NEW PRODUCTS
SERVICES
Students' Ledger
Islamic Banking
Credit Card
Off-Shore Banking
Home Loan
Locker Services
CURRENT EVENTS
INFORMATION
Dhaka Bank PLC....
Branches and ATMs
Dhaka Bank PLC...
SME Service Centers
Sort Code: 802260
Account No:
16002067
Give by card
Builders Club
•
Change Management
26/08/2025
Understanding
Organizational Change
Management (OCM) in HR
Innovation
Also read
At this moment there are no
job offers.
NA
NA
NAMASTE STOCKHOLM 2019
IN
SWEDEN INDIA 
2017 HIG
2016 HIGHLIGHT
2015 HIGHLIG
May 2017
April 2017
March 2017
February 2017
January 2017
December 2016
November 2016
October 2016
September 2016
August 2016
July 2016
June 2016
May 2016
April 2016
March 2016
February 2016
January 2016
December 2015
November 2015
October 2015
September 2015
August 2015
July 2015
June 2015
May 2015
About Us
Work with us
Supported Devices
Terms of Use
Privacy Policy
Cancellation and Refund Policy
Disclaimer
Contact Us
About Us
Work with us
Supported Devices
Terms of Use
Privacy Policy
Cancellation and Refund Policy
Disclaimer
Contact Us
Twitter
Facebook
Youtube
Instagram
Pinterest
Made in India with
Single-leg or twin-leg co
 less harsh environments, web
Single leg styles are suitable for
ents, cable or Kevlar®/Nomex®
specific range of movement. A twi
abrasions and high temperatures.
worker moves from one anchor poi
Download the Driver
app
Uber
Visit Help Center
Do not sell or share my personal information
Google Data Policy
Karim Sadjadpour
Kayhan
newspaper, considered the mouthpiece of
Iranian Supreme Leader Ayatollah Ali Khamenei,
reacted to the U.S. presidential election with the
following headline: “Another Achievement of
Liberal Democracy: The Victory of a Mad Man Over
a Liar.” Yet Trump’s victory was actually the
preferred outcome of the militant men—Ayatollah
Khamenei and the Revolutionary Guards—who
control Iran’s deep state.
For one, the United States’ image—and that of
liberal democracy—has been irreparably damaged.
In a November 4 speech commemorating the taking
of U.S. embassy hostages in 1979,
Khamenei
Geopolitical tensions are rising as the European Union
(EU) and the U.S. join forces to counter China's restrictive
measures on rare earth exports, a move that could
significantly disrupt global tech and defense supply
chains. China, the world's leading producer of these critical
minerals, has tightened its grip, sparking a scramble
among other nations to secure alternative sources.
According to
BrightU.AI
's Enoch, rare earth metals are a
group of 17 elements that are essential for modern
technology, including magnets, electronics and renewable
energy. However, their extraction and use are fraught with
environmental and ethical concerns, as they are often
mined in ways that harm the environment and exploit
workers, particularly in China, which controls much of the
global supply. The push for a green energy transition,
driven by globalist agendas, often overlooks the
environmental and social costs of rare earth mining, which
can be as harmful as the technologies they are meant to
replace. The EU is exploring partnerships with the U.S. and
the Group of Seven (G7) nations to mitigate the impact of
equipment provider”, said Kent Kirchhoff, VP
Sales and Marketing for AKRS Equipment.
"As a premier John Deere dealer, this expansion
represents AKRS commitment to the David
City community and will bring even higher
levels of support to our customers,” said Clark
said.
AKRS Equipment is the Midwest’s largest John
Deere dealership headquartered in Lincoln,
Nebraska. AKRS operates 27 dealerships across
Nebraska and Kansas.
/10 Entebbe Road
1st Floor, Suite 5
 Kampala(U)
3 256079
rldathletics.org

...

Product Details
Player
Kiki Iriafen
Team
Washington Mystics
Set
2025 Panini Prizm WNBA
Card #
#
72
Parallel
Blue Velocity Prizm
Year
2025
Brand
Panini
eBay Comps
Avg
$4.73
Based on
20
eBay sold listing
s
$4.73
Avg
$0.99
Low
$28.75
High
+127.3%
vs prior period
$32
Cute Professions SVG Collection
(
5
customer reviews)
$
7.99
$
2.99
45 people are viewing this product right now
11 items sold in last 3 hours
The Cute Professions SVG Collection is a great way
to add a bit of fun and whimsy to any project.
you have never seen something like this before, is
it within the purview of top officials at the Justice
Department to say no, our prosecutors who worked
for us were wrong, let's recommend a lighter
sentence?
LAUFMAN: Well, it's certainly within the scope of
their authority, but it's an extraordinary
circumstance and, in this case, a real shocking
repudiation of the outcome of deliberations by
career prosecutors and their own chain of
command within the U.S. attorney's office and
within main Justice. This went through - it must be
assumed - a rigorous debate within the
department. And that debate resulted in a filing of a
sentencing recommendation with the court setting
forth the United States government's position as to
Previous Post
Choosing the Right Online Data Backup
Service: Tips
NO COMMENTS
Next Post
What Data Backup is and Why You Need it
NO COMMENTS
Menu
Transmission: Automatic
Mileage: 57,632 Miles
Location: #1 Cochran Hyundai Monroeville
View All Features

--

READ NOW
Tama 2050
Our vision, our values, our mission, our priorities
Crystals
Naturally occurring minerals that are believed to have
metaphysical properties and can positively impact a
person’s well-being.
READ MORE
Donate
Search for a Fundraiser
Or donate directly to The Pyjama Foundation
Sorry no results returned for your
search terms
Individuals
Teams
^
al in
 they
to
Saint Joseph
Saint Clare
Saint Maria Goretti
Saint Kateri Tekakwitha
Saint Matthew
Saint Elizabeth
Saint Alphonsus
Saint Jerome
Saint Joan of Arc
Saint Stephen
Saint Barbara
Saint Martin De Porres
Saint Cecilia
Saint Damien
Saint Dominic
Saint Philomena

> **EXERCISE**: Copy out the data word for word, starting at the line that contains "Product Details" and ending at the line that contains "repudiation of the", including both of those lines.

> **OUTPUT**:
Product Details
Player
Kiki Iriafen
Team
Washington Mystics
Set
2025 Panini Prizm WNBA
Card #
#
72
Parallel
Blue Velocity Prizm
Year
2025
Brand
Panini
eBay Comps
Avg
$4.73
Based on
20
eBay sold listing
s
$4.73
Avg
$0.99
Low
$28.75
High
+127.3%
vs prior period
$32
Cute Professions SVG Collection
(
5
customer reviews)
$
7.99
$
2.99
45 people are viewing this product right now
11 items sold in last 3 hours
The Cute Professions SVG Collection is a great way
to add a bit of fun and whimsy to any project.
you have never seen something like this before, is
it within the purview of top officials at the Justice
Department to say no, our prosecutors who worked
for us were wrong, let's recommend a lighter
sentence?
LAUFMAN: Well, it's certainly within the scope of
their authority, but it's an extraordinary
circumstance and, in this case, a real shocking
repudiation of the outcome of deliberations by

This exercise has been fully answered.